── EXERCISE TEXT ──

Each time I uninstall CUDA, then reinstall a new version, I’m very careful to remove all traces of the old installation, then reboot, run ldconfig, and rebuild my application. The nvprof I’m using in each case is the one installed with CUDA (I don’t have a CUDA 5.5 nvprof sitting on the system somewhere).

I also tried installing CUDA 6.5 (and driver) using the .run file installation; nvprof worked. Then I proceeded to uninstall CUDA (and driver), and reinstall CUDA 6.5 using the RPM packages; nvprof had the error again.

To summarize:

  • CUDA 5.5, RPM installation: works
  • CUDA 6.5, RPM installation: error
  • CUDA 6.5, .run installation: works
  • CUDA 7.0 RC, RPM installation: error

I use CUDA RPMs because I need my development system to match our production systems.

Any ideas about what could be wrong? Or is this a bug in the RPM version of CUDA?

For the CUDA 6.5 RPM installation that fails, are you following the steps in the linux getting started guide package manager installation instructions exactly:

http://docs.nvidia.com/cuda/cuda-getting-started-guide-for-linux/index.html#redhat-installation

For the step that involves installation of the repository meta-data, are you downloading the correct files from the NVIDIA website:

https://developer.nvidia.com/cuda-downloads-geforce-gtx9xx

i.e. this (for GTX 980):

http://developer.download.nvidia.com/compute/cuda/6_5/rel/installers/cuda-repo-rhel6-6-5-prod-6.5-19.x86_64.rpm

My suspicion is that your RPM installation is using some repository other than the correct one.

───
── DATASET EXCERPT ──

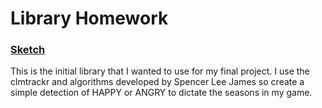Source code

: # Library Homework


### [Sketch](https://artdelolo.github.io/CIM640/Homework/p5/LibrariesHW/)

This is the initial library that I wanted to use for my final project. I use the clmtrackr and algorithms developed by Spencer Lee James so create a simple detection of HAPPY or ANGRY to dictate the seasons in my game.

───

EXERCISE TASKS ▸
[1] Summarize the thread on CUDA installation in two sentences.
[2] Please continue the thread on CUDA installation from its last sentence.
The listing is not needed for any of the work here.

EXPECTED RESPONSES ▸
[1] Nvprof works with CUDA 5.5 installed from RPMs and with CUDA 6.5 installed from the .run file, but it gives an error with CUDA 6.5 and CUDA 7.0 RC installed from RPMs. A reply asks whether the package manager installation steps were followed and the correct repository meta-data file was downloaded, and suspects that the RPM installation is using the wrong repository.

[2]
After a lot of troubleshooting, the solution was really simple: I needed to install all of the x86_86 RPM packages. I’d been doing a minimal CUDA installation of only the absolutely necessary packages, relying on the dependencies encoded in the RPMs to tell me which ones I needed (in a product that’s going to be regulated by the FDA, you get into the habit of avoiding installation of any software you don’t need). Apparently nvprof has as an unlisted dependency. After adding the following packages, it worked:

  • cuda-7.0-18.x86_64
  • cuda-7-0-7.0-18.x86_64
  • cuda-documentation-7-0-7.0-18.x86_64
  • cuda-drivers-346.29-0.x86_64
  • cuda-minimal-build-7-0-7.0-18.x86_64
  • cuda-nvidia-kmod-common-346.29-0.x86_64
  • cuda-runtime-7-0-7.0-18.x86_64
  • cuda-samples-7-0-7.0-18.x86_64
  • cuda-toolkit-7-0-7.0-18.x86_64
  • gpu-deployment-kit-346.29-0.x86_64
  • xorg-x11-drv-nvidia-devel-346.29-1.el6.x86_64
  • xorg-x11-drv-nvidia-gl-346.29-1.el6.x86_64

Thanks, txbob, for your advice.